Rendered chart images

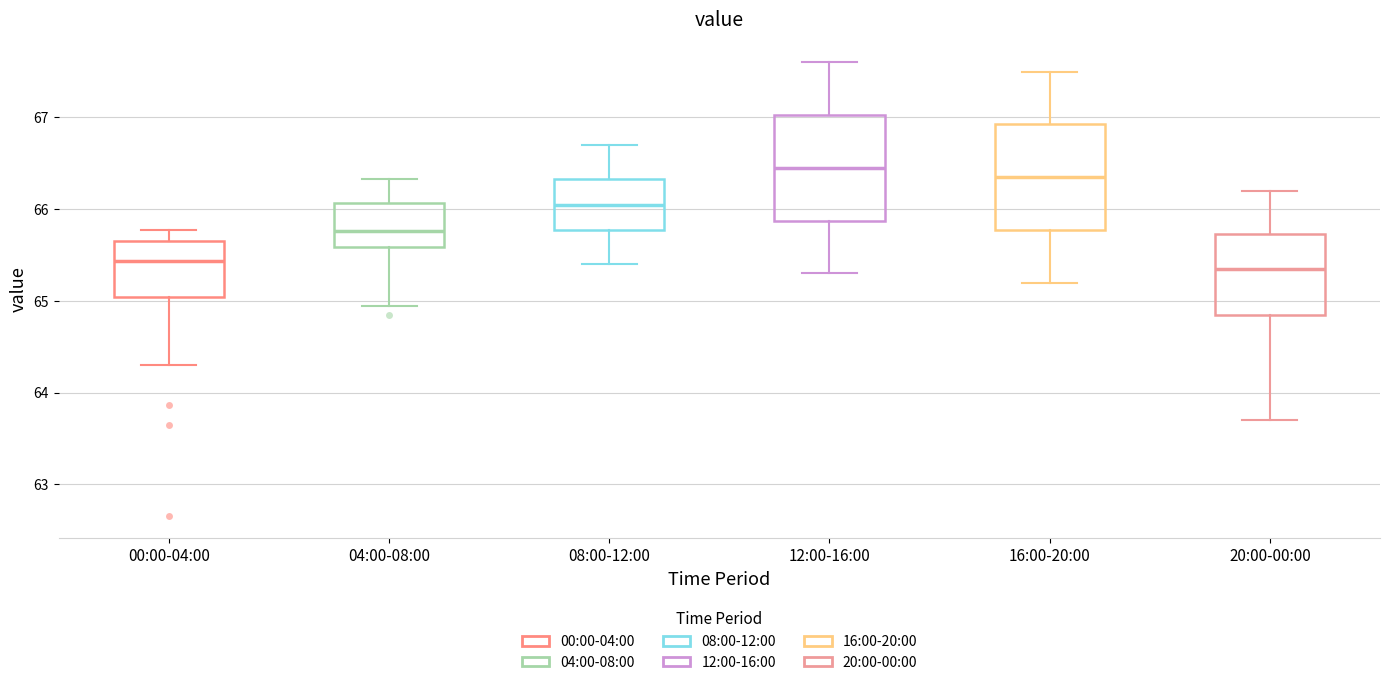

Where does the median line of the box for 08:00-12:00 sit on the y-axis? The values are not printed on the chart, so give them approximately, as read against the axis.

66.1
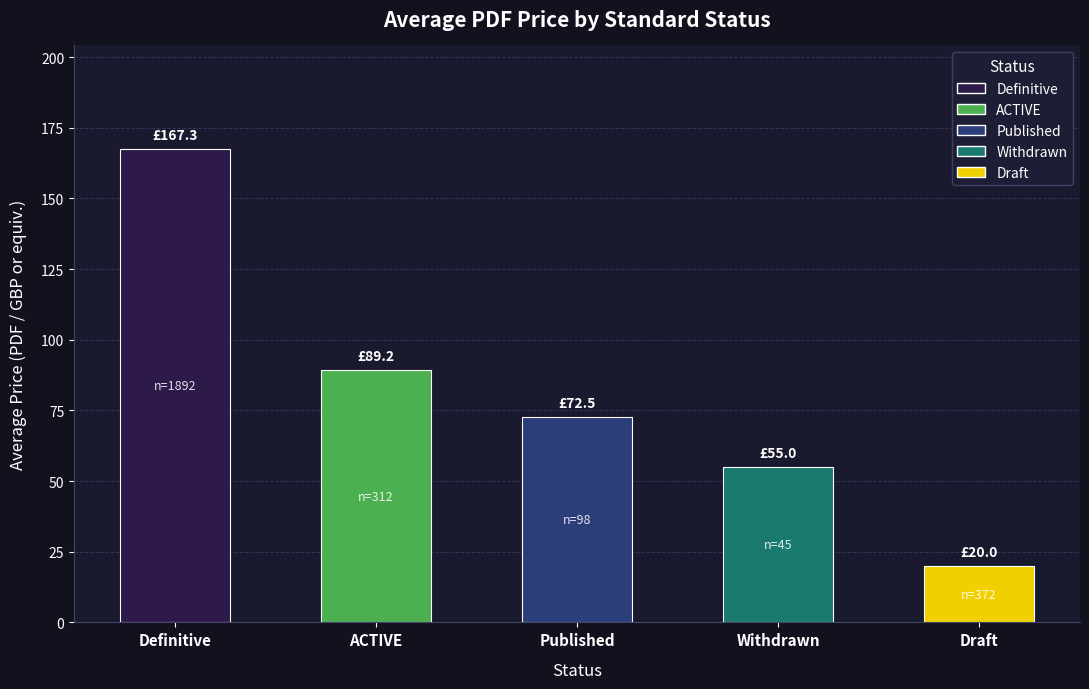

The chart shows a value of 158.2 at ACTIVE. True or false?

False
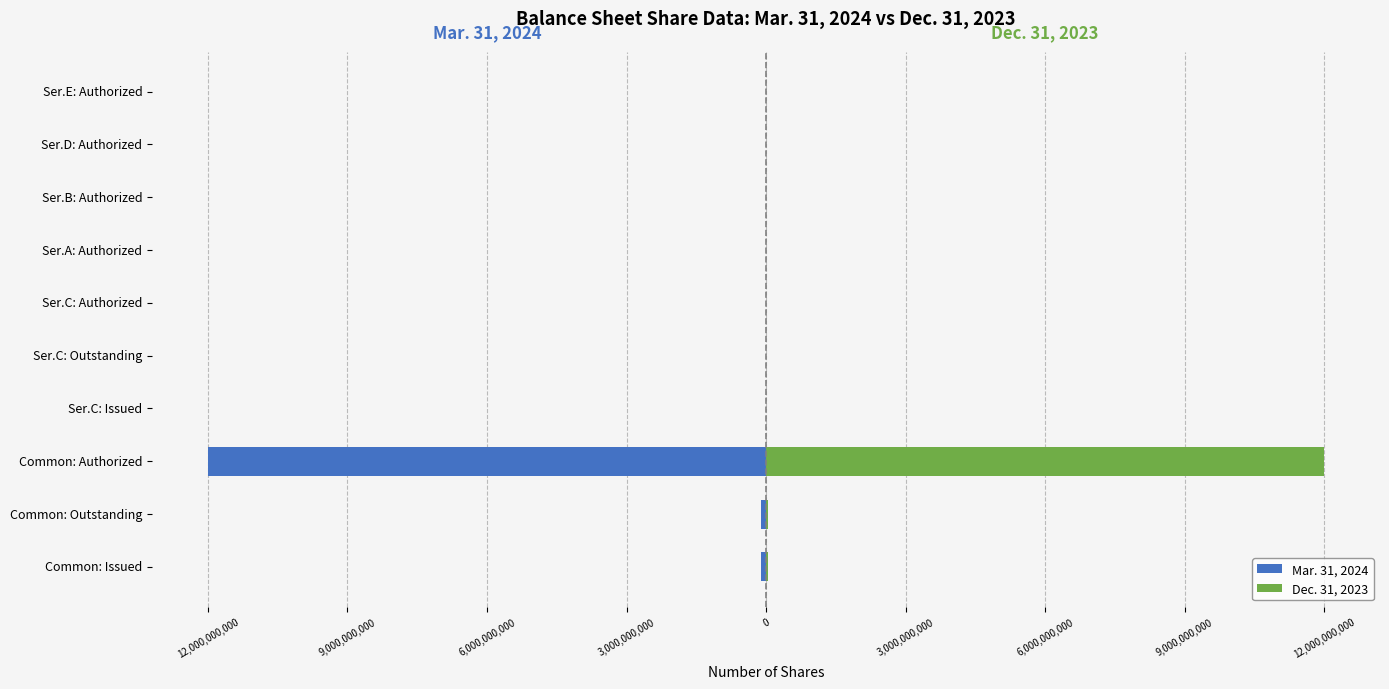

True or false: Mar. 31, 2024 has a value of -60625 at Ser.B: Authorized.

False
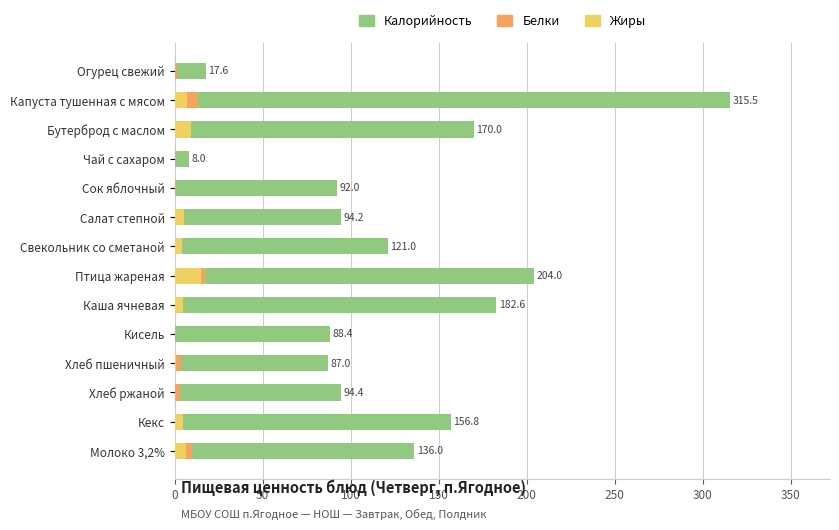

Reading left to right, transcribe all the data shown in this chart.

Калорийность: 17.6	315.5	170.0	8.0	92.0	94.2	121.0	204.0	182.6	88.4	87.0	94.4	156.8	136.0
Белки: 1.1	13.3	3.0	0.0	1.0	2.0	3.0	17.5	4.8	0.0	3.3	3.0	3.0	10.0
Жиры: 0.2	7.1	9.4	0.0	0.2	5.2	4.3	14.8	4.4	0.0	0.6	0.3	4.7	6.4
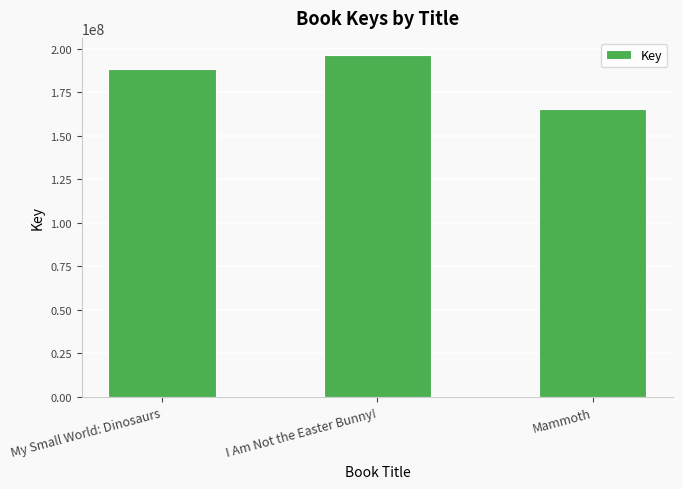

Approximately how many times larger is the value at My Small World: Dinosaurs compared to Mammoth?

1.1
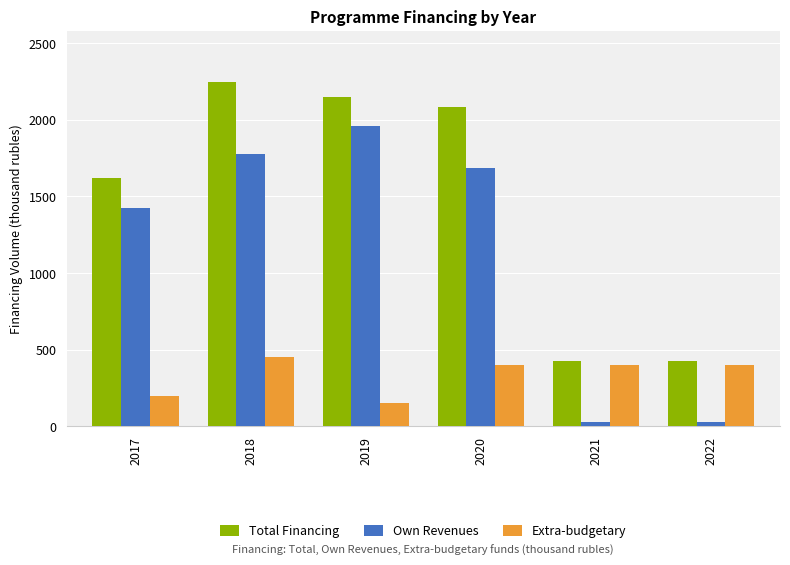

Which series has the largest range (max minus min)?

Own Revenues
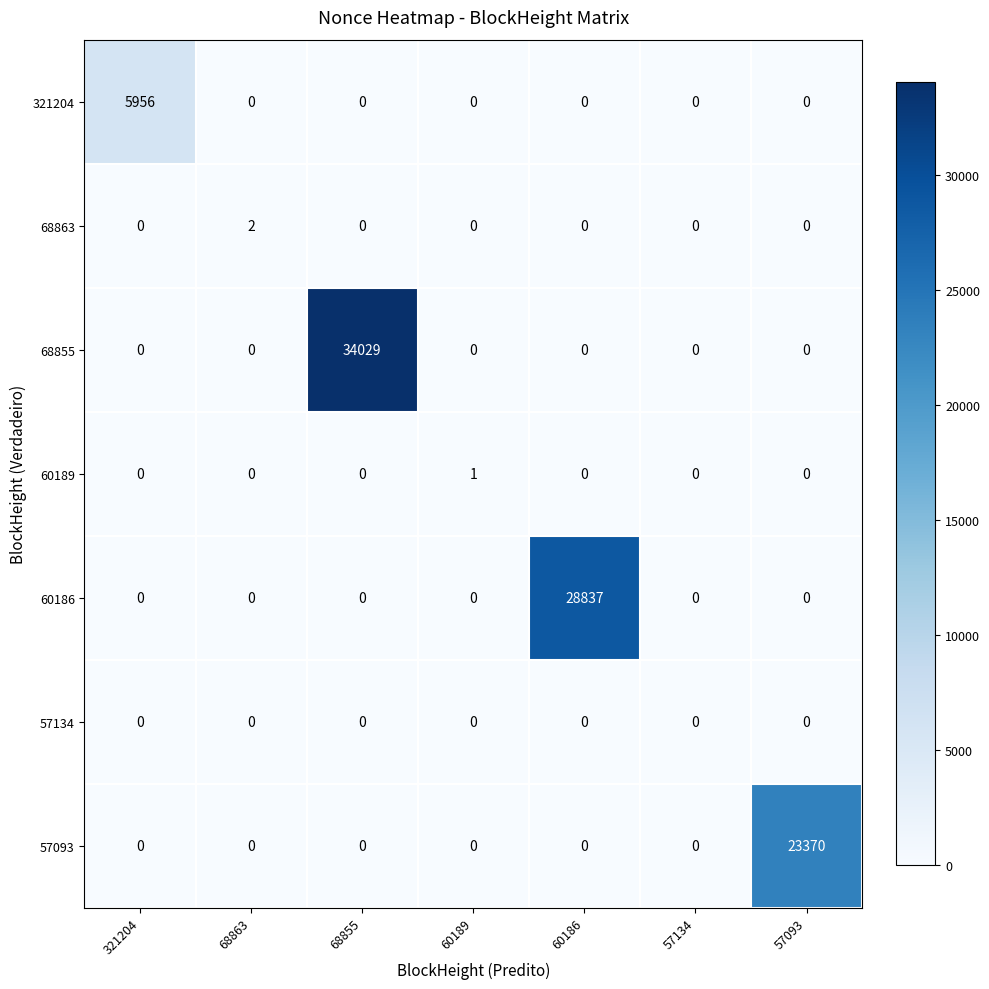

What is the total value across all series at 68855?

34029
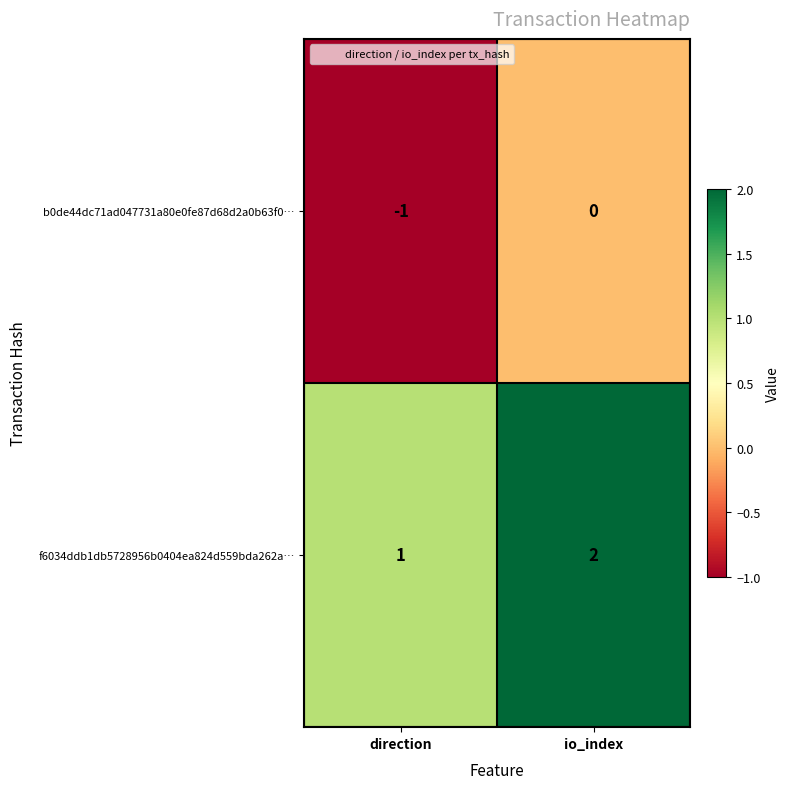

Rank the series by their maximum value, from lowest to highest.

b0de44dc71ad047731a80e0fe87d68d2a0b63f0…, f6034ddb1db5728956b0404ea824d559bda262a…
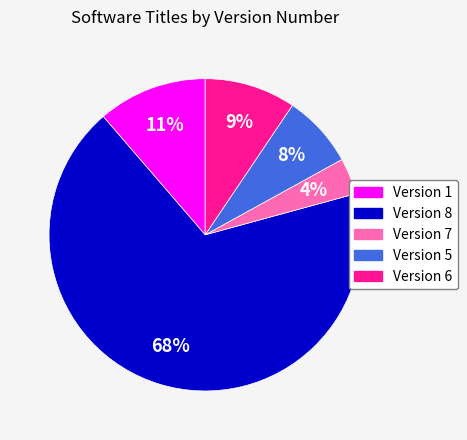

Between Version 5 and Version 6, which is larger?

Version 6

- [JOB ITEM] Copy every one of the records above word for word, omitting the pictures.

- [TASK OUTPUT]
Where does the median line of the box for 08:00-12:00 sit on the y-axis? The values are not printed on the chart, so give them approximately, as read against the axis.

66.1

The chart shows a value of 158.2 at ACTIVE. True or false?

False

True or false: Mar. 31, 2024 has a value of -60625 at Ser.B: Authorized.

False

Reading left to right, transcribe all the data shown in this chart.

Калорийность: 17.6	315.5	170.0	8.0	92.0	94.2	121.0	204.0	182.6	88.4	87.0	94.4	156.8	136.0
Белки: 1.1	13.3	3.0	0.0	1.0	2.0	3.0	17.5	4.8	0.0	3.3	3.0	3.0	10.0
Жиры: 0.2	7.1	9.4	0.0	0.2	5.2	4.3	14.8	4.4	0.0	0.6	0.3	4.7	6.4

Approximately how many times larger is the value at My Small World: Dinosaurs compared to Mammoth?

1.1

Which series has the largest range (max minus min)?

Own Revenues

What is the total value across all series at 68855?

34029

Rank the series by their maximum value, from lowest to highest.

b0de44dc71ad047731a80e0fe87d68d2a0b63f0…, f6034ddb1db5728956b0404ea824d559bda262a…

Between Version 5 and Version 6, which is larger?

Version 6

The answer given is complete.